■ Task statement
Set down exactly, from the records below, the line with "right wrist: (70, 285)" through the line with "left hip: (350, 391)", and nothing else.

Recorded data
----------

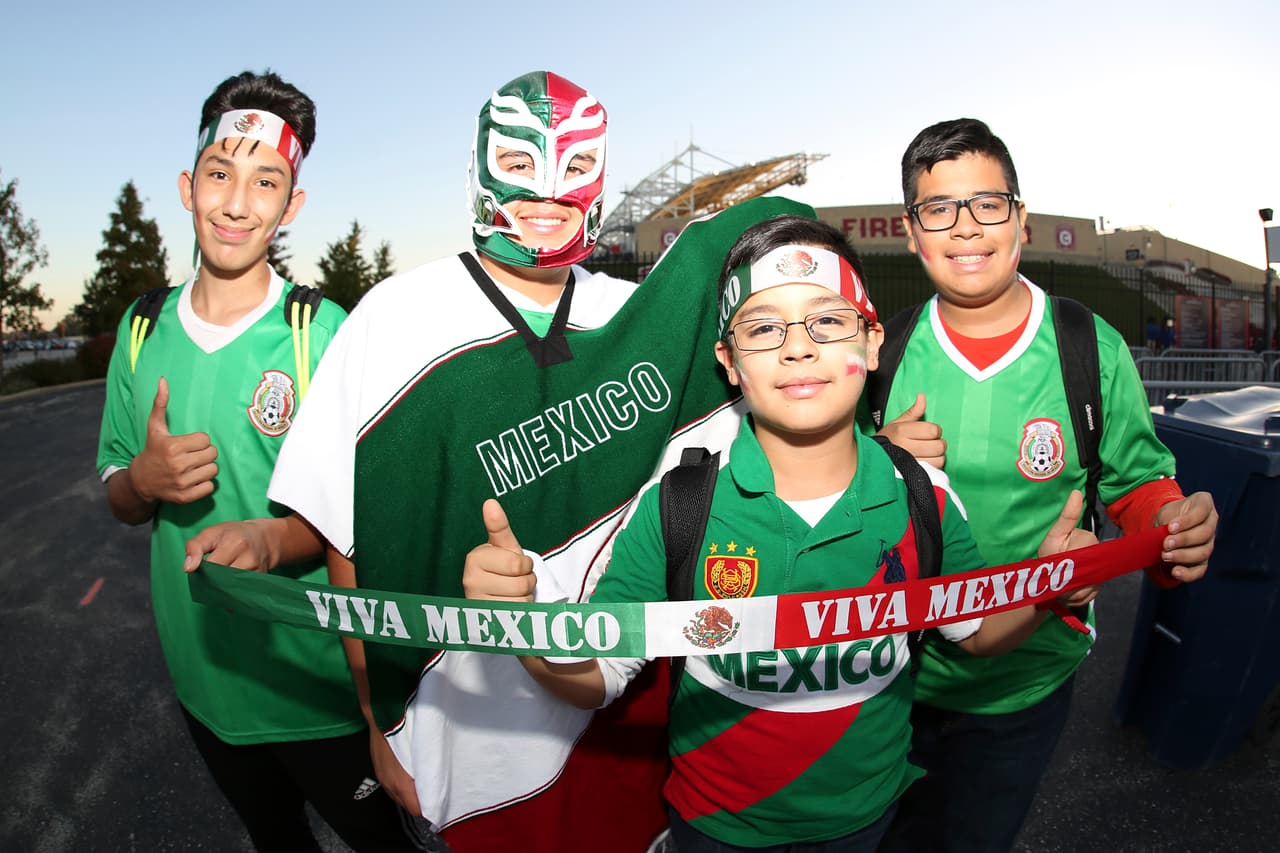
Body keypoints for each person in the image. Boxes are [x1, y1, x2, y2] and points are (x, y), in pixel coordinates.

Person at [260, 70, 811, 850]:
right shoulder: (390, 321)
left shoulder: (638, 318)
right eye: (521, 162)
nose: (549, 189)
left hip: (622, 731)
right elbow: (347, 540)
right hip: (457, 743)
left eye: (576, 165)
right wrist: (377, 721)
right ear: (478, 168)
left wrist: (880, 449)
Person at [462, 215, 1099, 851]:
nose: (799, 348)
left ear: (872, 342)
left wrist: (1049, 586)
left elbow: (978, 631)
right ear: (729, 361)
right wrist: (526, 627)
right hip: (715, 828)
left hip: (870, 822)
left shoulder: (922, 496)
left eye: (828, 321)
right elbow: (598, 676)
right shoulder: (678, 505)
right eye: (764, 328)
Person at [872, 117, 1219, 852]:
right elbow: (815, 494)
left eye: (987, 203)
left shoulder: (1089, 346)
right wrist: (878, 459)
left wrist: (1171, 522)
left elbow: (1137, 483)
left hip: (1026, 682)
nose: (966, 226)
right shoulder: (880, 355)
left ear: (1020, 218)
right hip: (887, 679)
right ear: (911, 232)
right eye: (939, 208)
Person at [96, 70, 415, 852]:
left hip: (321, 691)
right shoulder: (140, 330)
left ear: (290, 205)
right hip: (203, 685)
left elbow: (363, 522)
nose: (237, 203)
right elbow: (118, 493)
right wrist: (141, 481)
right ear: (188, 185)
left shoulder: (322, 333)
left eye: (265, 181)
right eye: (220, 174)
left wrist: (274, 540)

----------

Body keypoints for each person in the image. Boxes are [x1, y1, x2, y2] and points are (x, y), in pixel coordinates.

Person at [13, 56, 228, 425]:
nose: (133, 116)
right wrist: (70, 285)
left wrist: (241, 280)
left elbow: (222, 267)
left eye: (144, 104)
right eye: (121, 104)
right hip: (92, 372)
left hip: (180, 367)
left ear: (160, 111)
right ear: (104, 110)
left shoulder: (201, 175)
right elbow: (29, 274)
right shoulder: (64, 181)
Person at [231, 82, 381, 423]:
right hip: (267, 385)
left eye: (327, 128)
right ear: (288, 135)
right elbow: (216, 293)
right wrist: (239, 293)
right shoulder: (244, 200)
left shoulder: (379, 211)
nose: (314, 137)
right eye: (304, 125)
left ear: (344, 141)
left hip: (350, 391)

----------

■ Response area
right wrist: (70, 285)
left wrist: (241, 280)
left elbow: (222, 267)
left eye: (144, 104)
right eye: (121, 104)
right hip: (92, 372)
left hip: (180, 367)
left ear: (160, 111)
right ear: (104, 110)
left shoulder: (201, 175)
right elbow: (29, 274)
right shoulder: (64, 181)
Person at [231, 82, 381, 423]:
right hip: (267, 385)
left eye: (327, 128)
right ear: (288, 135)
right elbow: (216, 293)
right wrist: (239, 293)
right shoulder: (244, 200)
left shoulder: (379, 211)
nose: (314, 137)
right eye: (304, 125)
left ear: (344, 141)
left hip: (350, 391)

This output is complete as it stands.